▸ **EXTRAIT DE LA PAGE**:
Des programmes destinés aux autochtones qui sont mal gérés, rendant la situation des Premières Nations « plus qu'inacceptable ». Une surveillance insuffisante de la sécurité des automobiles. Du matériel militaire inutilisé en raison d'un manque de fonds et de personnel pour l'entretien. Des contribuables qui attendent trop longtemps une décision du fisc fédéral. Des cibles de recrutement militaire basées sur la taille des ressources humaines plutôt que les besoins réels. 

Le vérificateur général du Canada Michael Ferguson n'a pas déterré de grand scandale dans son rapport de l'automne 2016 remis ce matin au Parlement. Nombreux exemples de lourdeur et d'incompétence administratives à l'appui, il plaide plutôt sur de meilleurs services gouvernementaux axés sur les citoyens et une fonction publique plus productive, dénonçant encore une fois la « lenteur de la machine gouvernementale » et les « ministères et organismes qui ont de la difficulté à sortir de leurs silos ».

« [...] Je crois que le gouvernement pourrait tirer meilleur parti de nos audits s'il les utilisait différemment, si les ministères et les organismes s'efforçaient de devenir plus productifs et de mettre davantage l'accent sur ce qu'ils livrent. Après tout, d'une façon ou d'une autre, tout ce que fait le gouvernement vise à servir la population canadienne. La machine gouvernementale devrait donc "offrir un bon service", dans l'intérêt des Canadiennes et Canadiens », a indiqué le vérificateur général Michael Ferguson, par voie de communiqué.

Le vérificateur général du Canada est particulièrement critique des services offerts aux Premières Nations, notamment le programme de revendications particulières qui « n'est pas géré adéquatement ». Selon lui, la situation actuelle des Premières Nations est « plus qu'inacceptable ». « On parle maintenant de plus d'une décennie d'audits qui montrent des programmes qui n'ont pas efficacement servi les peuples autochtones du Canada, indique Michael Ferguson. Pour livrer des programmes efficaces, il faut faire preuve de leadership. [...] Le gros de la responsabilité incombe au gouvernement fédéral, mais tous les niveaux ont une certaine responsabilité. Tant qu'une perspective axée sur la résolution des problèmes n'est pas adoptée pour aborder ces enjeux [...], le pays continuera de dilapider le potentiel et les vies d'une forte proportion de sa population autochtone. »

▸ **CONSIGNES**:
**a)** Répondez aux questions suivantes d'après l'article sur le rapport du vérificateur général :
(i) À quelle saison et à quelle année se rapporte le rapport remis ce matin au Parlement ?
(ii) Par quel moyen Michael Ferguson a-t-il affirmé que la machine gouvernementale devrait « offrir un bon service » ?
(iii) Quel programme destiné aux Premières Nations « n'est pas géré adéquatement », selon le vérificateur général ?
**b)** Donnez la suite de l'article sur le rapport du vérificateur général, en reprenant après sa dernière phrase.

▸ **JEU DE DONNÉES**:
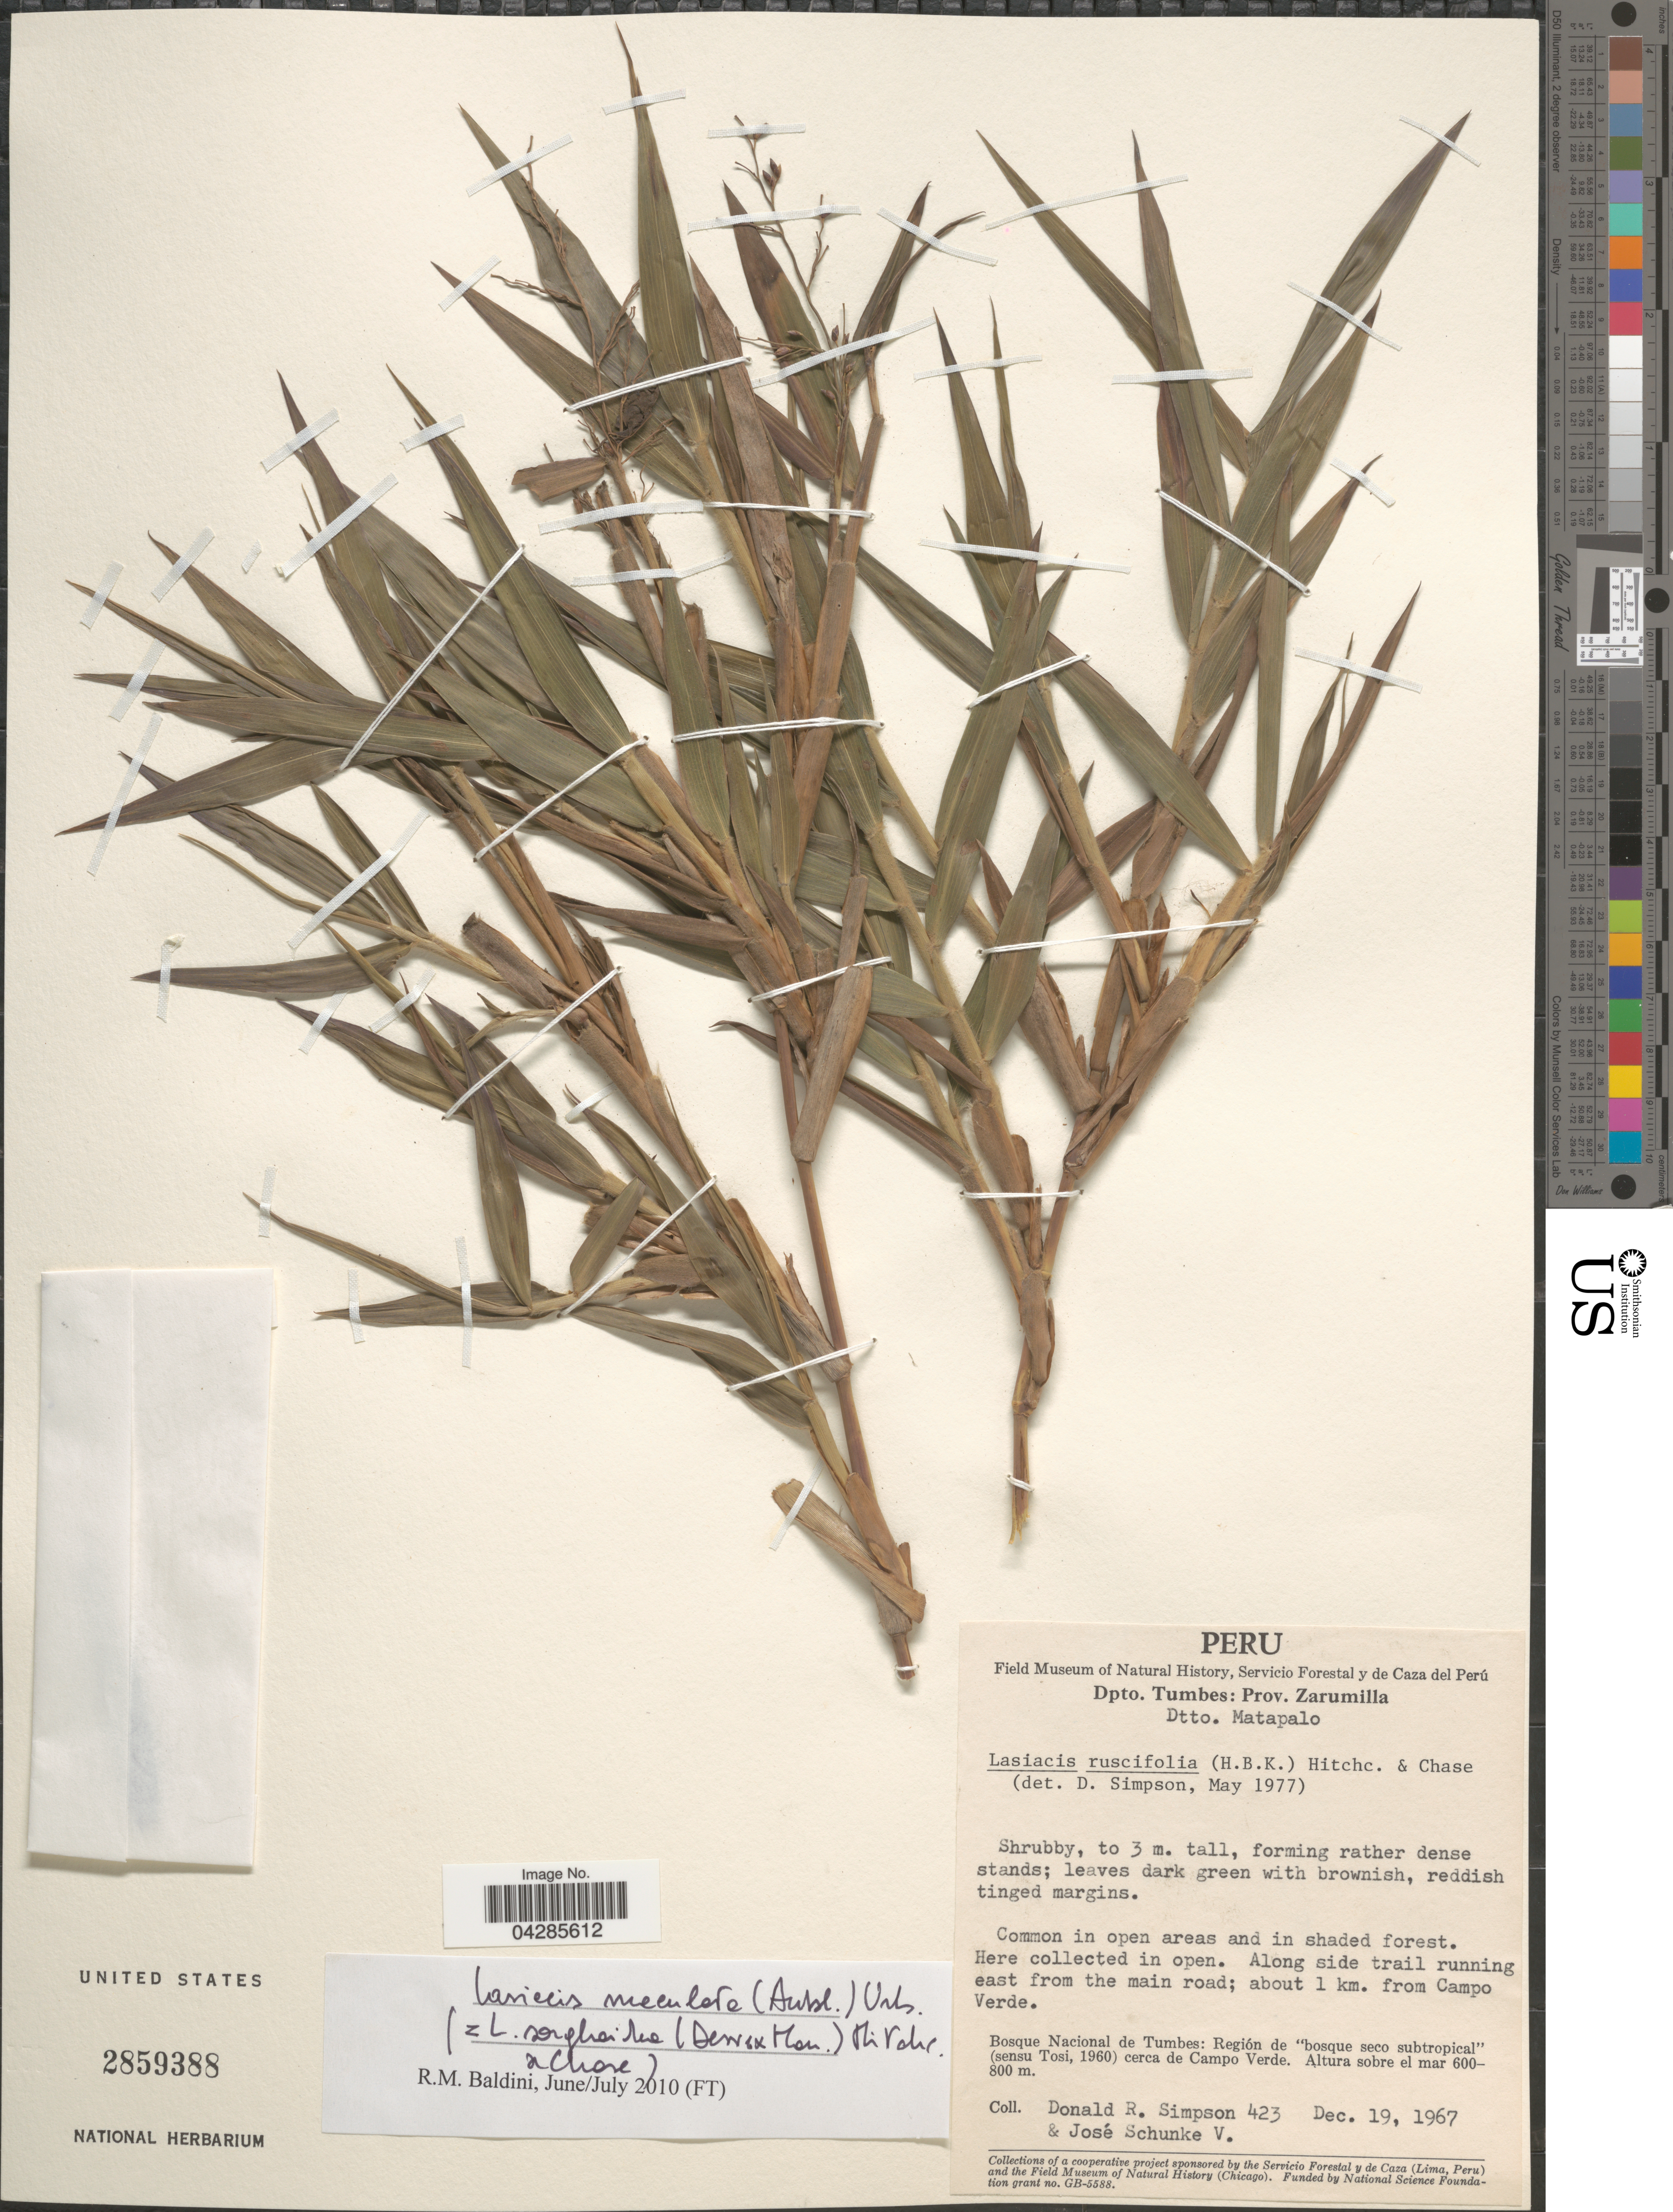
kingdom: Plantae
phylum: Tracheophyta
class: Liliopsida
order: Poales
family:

▸ **RÉPONSES**:
**a)**
(i) L'automne 2016.
(ii) Par voie de communiqué.
(iii) Le programme de revendications particulières.

**b)**
En matière de services aux citoyens, le vérificateur général « encourage » le gouvernement fédéral « à prendre du recul et à réfléchir à ce qu'ils pensent faire pour s'assurer d'offrir des services qui fonctionnent pour les Canadiens ». « Bon nombre des questions que nous soulevons aujourd'hui ne sont pas nouvelles, indique Michael Ferguson. Nous voyons des programmes gouvernementaux qui ne sont pas conçus pour aider les personnes qui y ont recours, des programmes où l'accent est sur ce que font les fonctionnaires et non les services livrés aux citoyens, des programmes où les délais sont plus trop longs, où les données sont incomplètes, et où les rapports publics ne donnent pas vraiment une bonne idée de ce que les ministères ont accompli. »

Le vérificateur général a examiné de façon plus précise sept programmes gouvernementaux. 

1) Le plan d'action à la frontière

Le vérificateur général du Canada estime que le plan d'action sur la sécurité du périmètre et la compétitivité économique Par-delà la frontière - qui est censé accélérer la circulation légitime des personnes, biens et services à la frontière - a connu des « résultats mitigés », notamment parce que les indicateurs de rendement ne sont pas fiables ni clairs. Le guichet unique pour importateurs a connu un « taux d'adoption plus faible que prévu », si bien que le vérificateur général suggère à l'Agence des services frontaliers de « tenir compte, en permanence, des divers points de vue des parties prenantes » dans l'élaboration d'un programme gouvernemental. Le vérificateur général se demande aussi si le calcul du temps d'attente à la frontière devrait « être requis aux autres postes frontaliers ». 

2) L'Agence du revenu du Canada 

En 2014, les contribuables ont déposé 66 784 oppositions sur 29,6 millions de déclarations de revenus, pour un montant contesté de 4,8 milliards. Au 31 mars 2016, 171 744 oppositions en attente d'un règlement, pour un montant total de 18 milliards. Le vérificateur général estime que « l'Agence du revenu du Canada n'avait pas traité les oppositions en matière d'impôt sur le revenu en temps opportun », critiquant notamment l'absence de cible d'attente pour les contribuables, le manque d'efficacité des processus, les méthodes de mesures qui n'étaient « ni cohérentes ni complètes ». Le vérificateur général recommande aussi que les décisions des fonctionnaires en matière d'oppositions et d'appels soient communiquées au sein de l'organisme « afin que les personnes chargées d'établir les cotisations puissent de servir de cette information pour améliorer ce processus à l'avenir ».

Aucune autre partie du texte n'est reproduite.